TASK DETAILS: From the drunk-driving essay, extract everything from "Famous Moments in" down to "truly epic cases." word for word.

Famous Moments in Drunk Driving

With Mel Gibson’s arrest for drunken driving making headlines, I thought I would take this opportunity to point out a few highlights in the history of boozing and cruising. Although Mel apparently made a complete ass out of himself that night, his tequila-fueled outrage of drunkenness, speeding, anti-Semitism, and belligerency hardly ranks up there with some of the more infamous cocktails of man, machine, and alcohol. Please let me know if I’ve overlooked any truly epic cases.

To make this a little more interesting I’m going to enter this essay on my palm pilot as I drive. Let me just pull over at this convenience store for a six pack. That didn’t take long. The 16 oz. cans are a better deal—I got a twelve pack. Where was I?

3,500 B.C.- Beer was first made in Mesopotamia around 5,000 B.C. and the wheel was also invented there around 3,500 B.C. I’m guessing that within 24 hours after the invention of the wheel someone in Mesopotamia decided it would be a good idea to mix these two hallmarks of civilization, with disastrous consequences.

INFORMATION SHOWN:
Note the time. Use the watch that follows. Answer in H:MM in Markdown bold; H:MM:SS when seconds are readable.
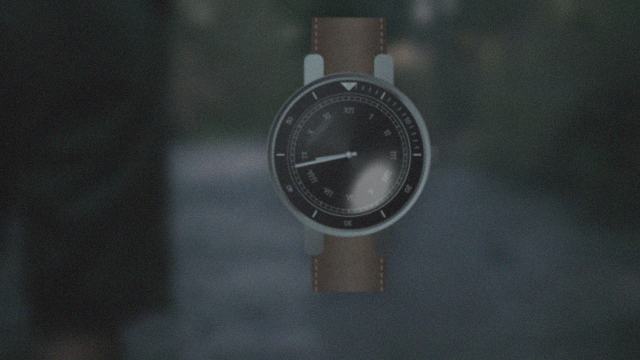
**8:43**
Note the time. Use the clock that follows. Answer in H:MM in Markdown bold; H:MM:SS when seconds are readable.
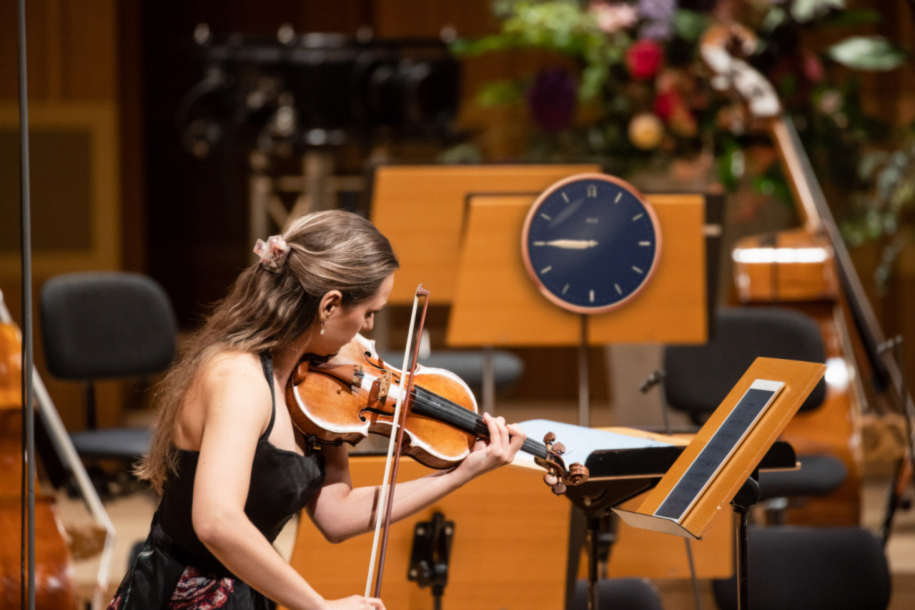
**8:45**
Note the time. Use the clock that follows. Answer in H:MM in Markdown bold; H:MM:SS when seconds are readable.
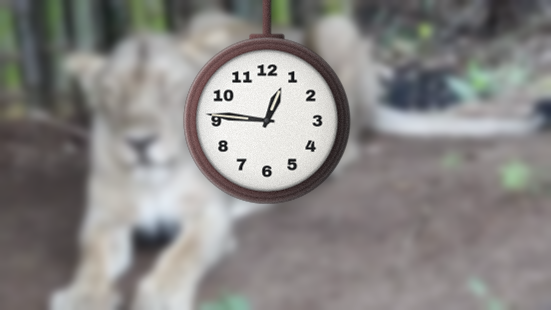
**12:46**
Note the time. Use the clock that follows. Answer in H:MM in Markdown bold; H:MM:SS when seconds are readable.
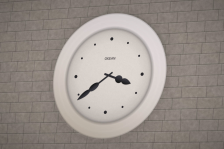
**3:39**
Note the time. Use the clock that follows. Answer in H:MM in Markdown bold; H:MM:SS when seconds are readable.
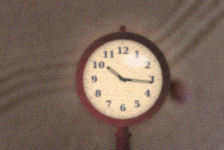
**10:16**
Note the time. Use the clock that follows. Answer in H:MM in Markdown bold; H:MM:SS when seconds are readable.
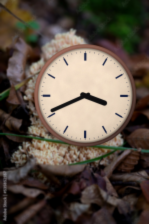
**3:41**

FULL ANSWER:
Famous Moments in Drunk Driving

With Mel Gibson’s arrest for drunken driving making headlines, I thought I would take this opportunity to point out a few highlights in the history of boozing and cruising. Although Mel apparently made a complete ass out of himself that night, his tequila-fueled outrage of drunkenness, speeding, anti-Semitism, and belligerency hardly ranks up there with some of the more infamous cocktails of man, machine, and alcohol. Please let me know if I’ve overlooked any truly epic cases.